In some embodiments, the CCT value is received on a CCT control
channel of the data link 14 and the Duv command value is received
on a Duv control channel of the data link 14. In other embodiments,
a command value is received via the data link 14 along with
information identifying the command value as a CCT value or a Duv
value.
For example, the color mixing module 515 may be adjusted by use of
the CCT control channel to provide the 6000K CCT indicated by CCT
isotherm 36 in FIG. 3. Then, as the user adjusts the Duv control
channel, the control system 600 automatically recalculates and
re-positions any necessary ones of the dichroic filters 513 and 514
so that the light beam color moves along the 6000K CCT isotherm 36.
The user may thus adjust the Duv value into the positive range 38
or the negative range 39, as desired, without accidentally also
changing the CCT of the emitted light beam. In some embodiments,
the Duv parameter adjustment system according to the disclosure
allows the user to control Duv within a range of +/-0.02.
Tables 1 and 2 presents lookup tables for converting Duv command
values on the Duv control channel into filter motor positions for
CCT values 6000K and 3200K, respectively, on the CCT control
channel. The filter motor positions correspond to positions of the
dichroic filters 513 and 514 in the LED light beams from the LED
light source 550. Similar tables may be provided for other
frequently used values of CCT (e.g., 2500K, 4000K, and 10,000K).
Other Duv command values may be converted into filter motor
positions by interpolating between values in adjacent rows of a
lookup table (e.g., a Duv command value of 0.005 for 6000K may be
calculated from values in the 6000K tables for Duv command values
of 0.003 and 0.01). Similarly, for other CCT values received on the
CCT control channel, Duv command values may be converted into
filter motor positions by interpolation (linear or nonlinear)
between values in adjacent lookup tables (e.g., Duv command values
for 3000K may be calculated from values in the tables for 3200K and
2500K).

___

## Brief A
In the Duv adjustment passage, within what range can the user control Duv in some embodiments?
## Brief B
For each statement, say yes or no to whether it agrees with the Duv adjustment passage, and quote the words that decide it.
(i) Tables 1 and 2 cover CCT values of 6000K and 3200K.
(ii) Interpolation between adjacent lookup tables has to be linear.
(iii) Moving the Duv control channel also shifts the CCT of the emitted light beam.
## Brief C
Continue the Duv adjustment passage, starting after its final sentence.

## Exercise data
___

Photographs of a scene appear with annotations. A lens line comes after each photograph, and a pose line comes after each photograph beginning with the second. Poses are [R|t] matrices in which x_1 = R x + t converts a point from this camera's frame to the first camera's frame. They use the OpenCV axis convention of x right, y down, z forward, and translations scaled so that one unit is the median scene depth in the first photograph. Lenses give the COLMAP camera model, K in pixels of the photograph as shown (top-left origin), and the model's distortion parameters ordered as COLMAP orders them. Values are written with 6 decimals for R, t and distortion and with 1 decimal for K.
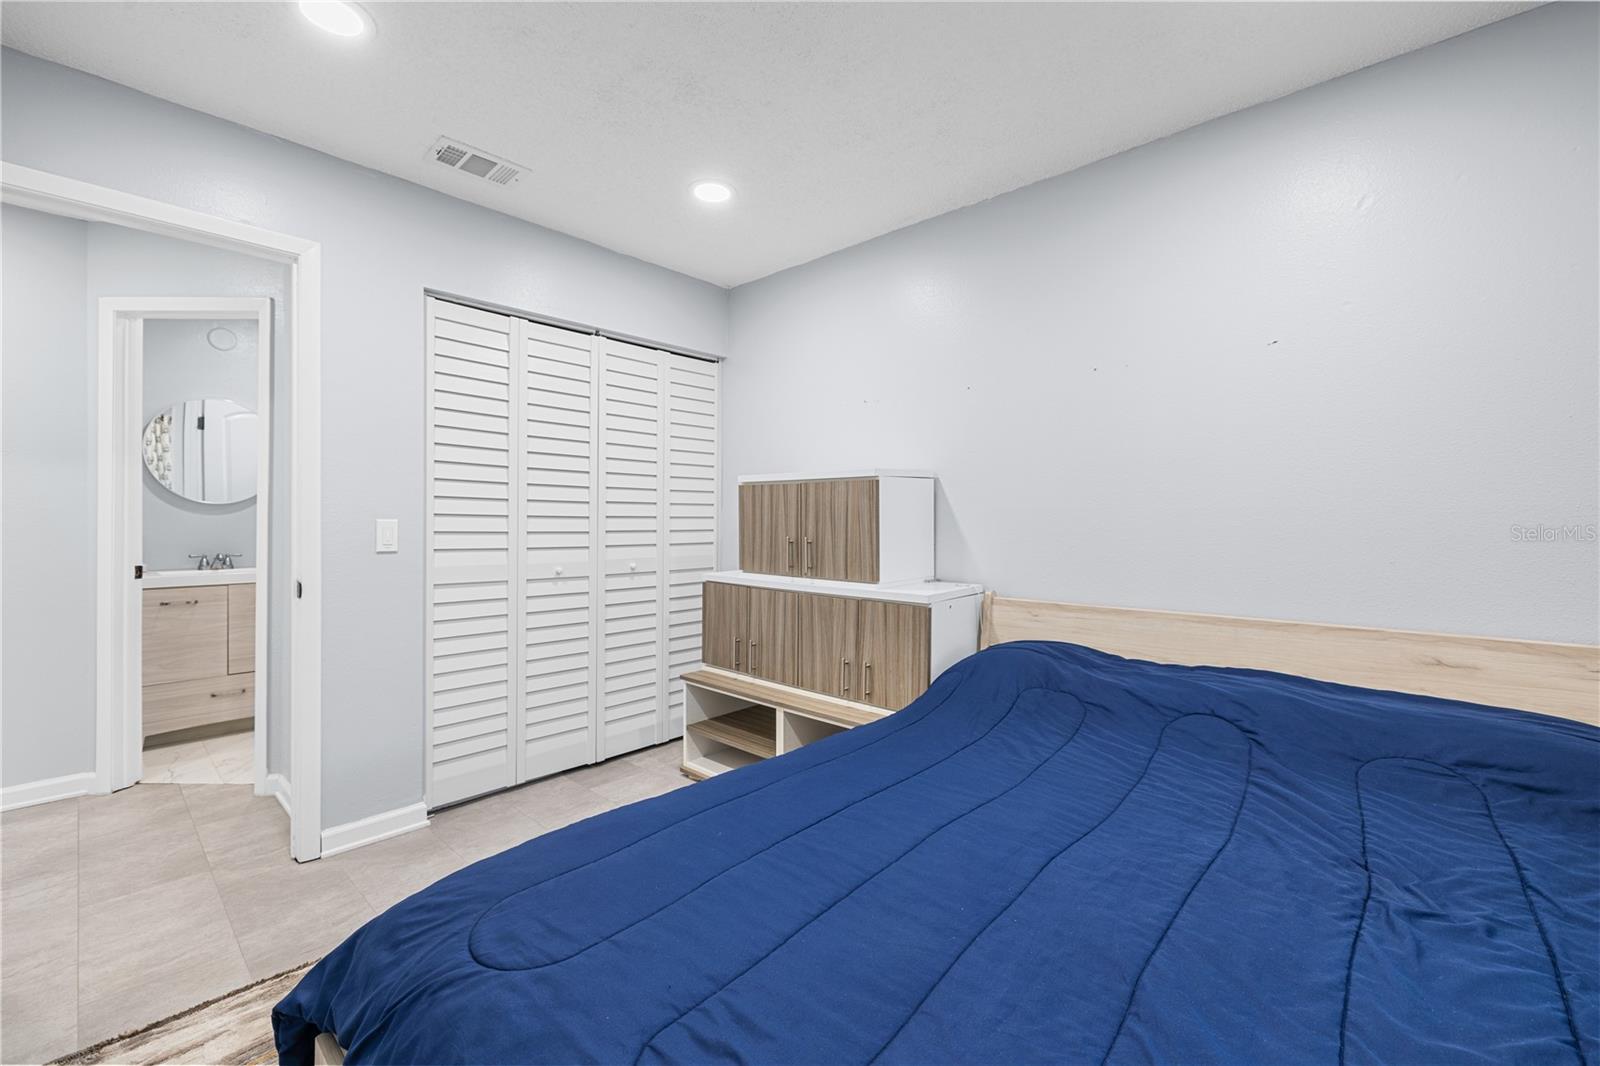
lens RADIAL K [[673.6, 0, 761.0], [0, 673.6, 528.7], [0, 0, 1]] dist [0.000217, 0.000389]
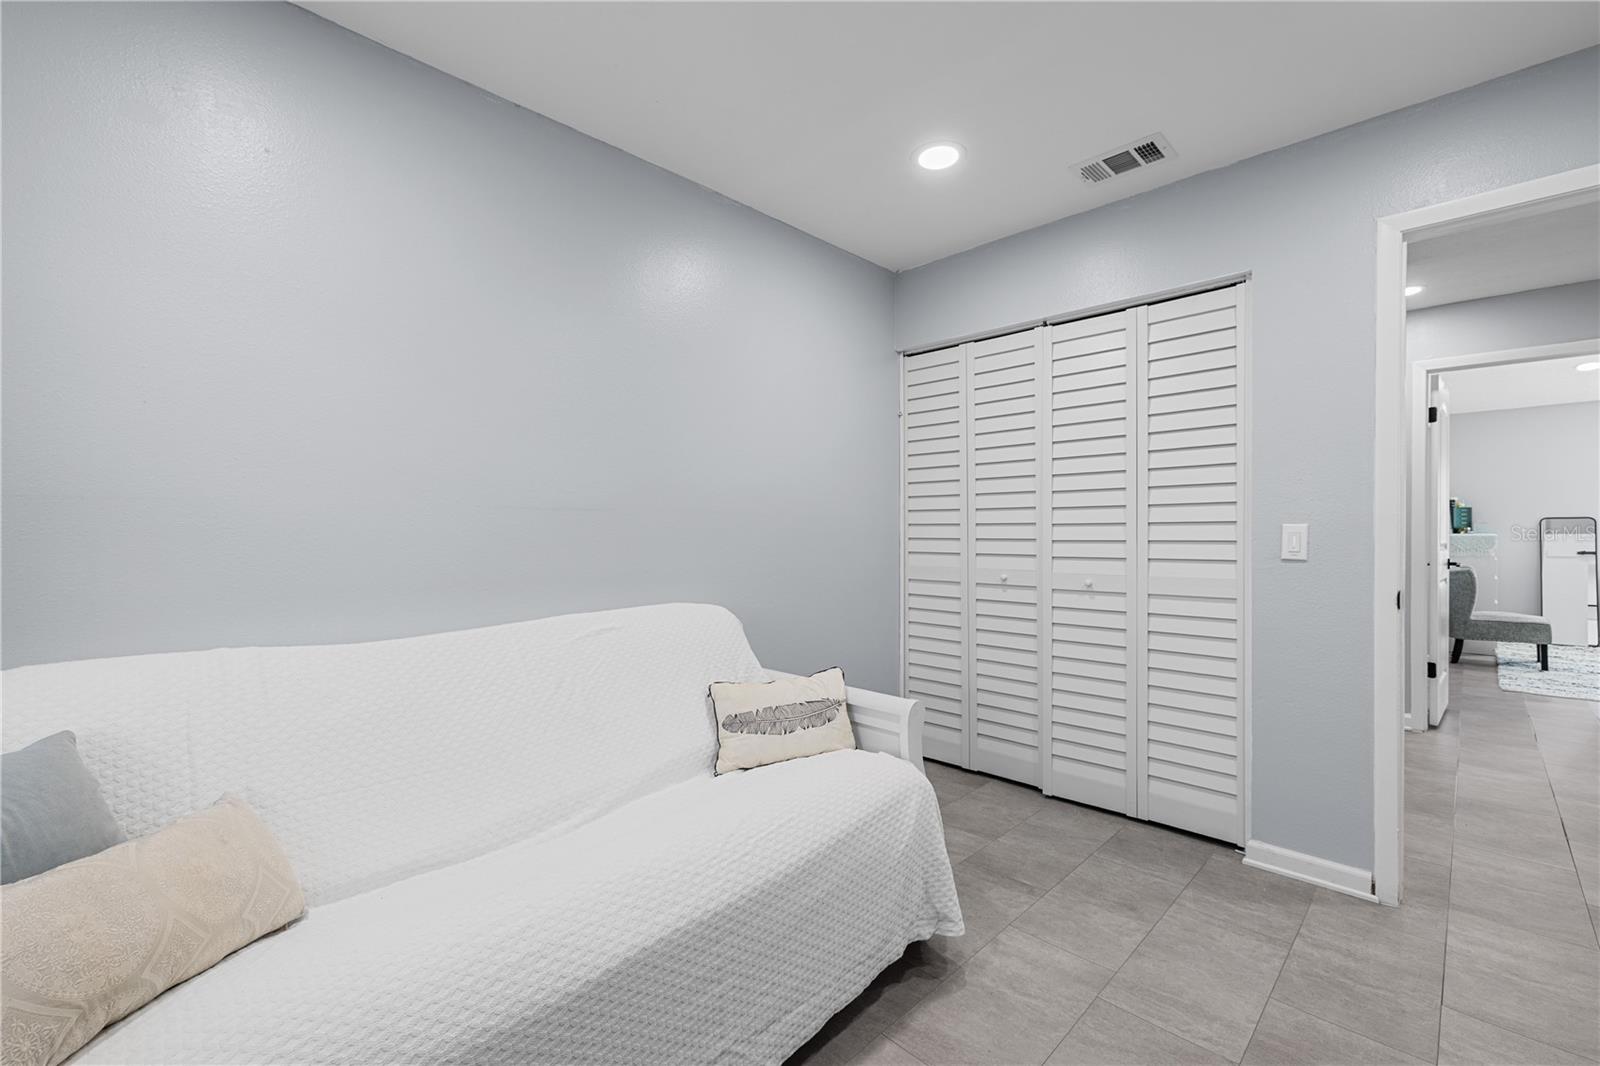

___

## Response box A
Within a range of +/-0.02.

## Response box B
(i) Yes: "for CCT values 6000K and 3200K, respectively"
(ii) No: "by interpolation (linear or nonlinear)"
(iii) No: "without accidentally also changing the CCT of the emitted light beam"

## Response box C
TABLE-US-00001 TABLE 1 CCT Duv Cyan Magenta Yellow CTO 6000K 0.02
5% 1.6% 6% 9.0% 6000K 0.01 5% 2.2% 6% 9.5% 6000K 0.003 5% 3.1% 6%
9.8% 6000K 0.001 5% 3.7% 6% 9.9% 6000K 0.00 5% 4% 6% 10% 6000K
-0.001 5% 4.3% 6% 10.1% 6000K -0.003 5% 4.9% 6% 10.2% 6000K -0.01
5% 5.8% 6% 10.5% 6000K -0.02 5% 6.5% 6% 11.0%
TABLE-US-00002 TABLE 2 CCT Duv Cyan Magenta Yellow CTO 3200K 0.02
8% 1.0% 9.2% 88% 3200K 0.01 8% 1.2% 8.6% 90% 3200K 0.003 8% 1.8%
8.2% 91% 3200K 0.001 8% 1.9% 8.1% 91.5% 3200K 0.00 8% 2.0% 8.0% 92%
3200K -0.001 8% 2.1% 7.9% 92.5% 3200K -0.003 8% 2.2% 7.8% 93% 3200K
-0.01 8% 2.8% 7.4% 94% 3200K -0.02 8% 3.0% 6.8% 96%
This facility enables the user to match the Duv of a luminaire
according to the disclosure to other luminaires being used in the
same lighting system. Luminaires with differing types of light
sources, or even those from other manufacturers that use the same
type of light source, may produce light beams of the same color
temperature or CCT value, but still not look the same to a human
eye or a camera because the light beams differ in their Duv
parameters. The Duv parameter adjustment system according to the
disclosure enables the user to match light beams visually to the
eye and/or camera without altering the CCT values of the
luminaires. Such matching may be done without having to manually
adjust individual CYM/CTO color parameters of the color mixing
system. Light beams from luminaires according to the disclosure may
be more closely matched with other white light sources.
In some embodiments, the Duv parameter adjustment system according
to the disclosure provides automatic Duv correction as optical
devices are inserted/removed into/from the beam or as they are
adjusted. Optical systems for which automatic Duv correction may be
made may include the gobos 402, the prism and frost systems 404,
and the zoom lens system 406, as well as prism, iris, shutter,
neutral density (ND) dimming and lens movement devices. In some
embodiments, the LED light source 550 is an optical device for
which automatic Duv correction may be made, as the color
temperature of the LEDs may change as they are dimmed
electronically.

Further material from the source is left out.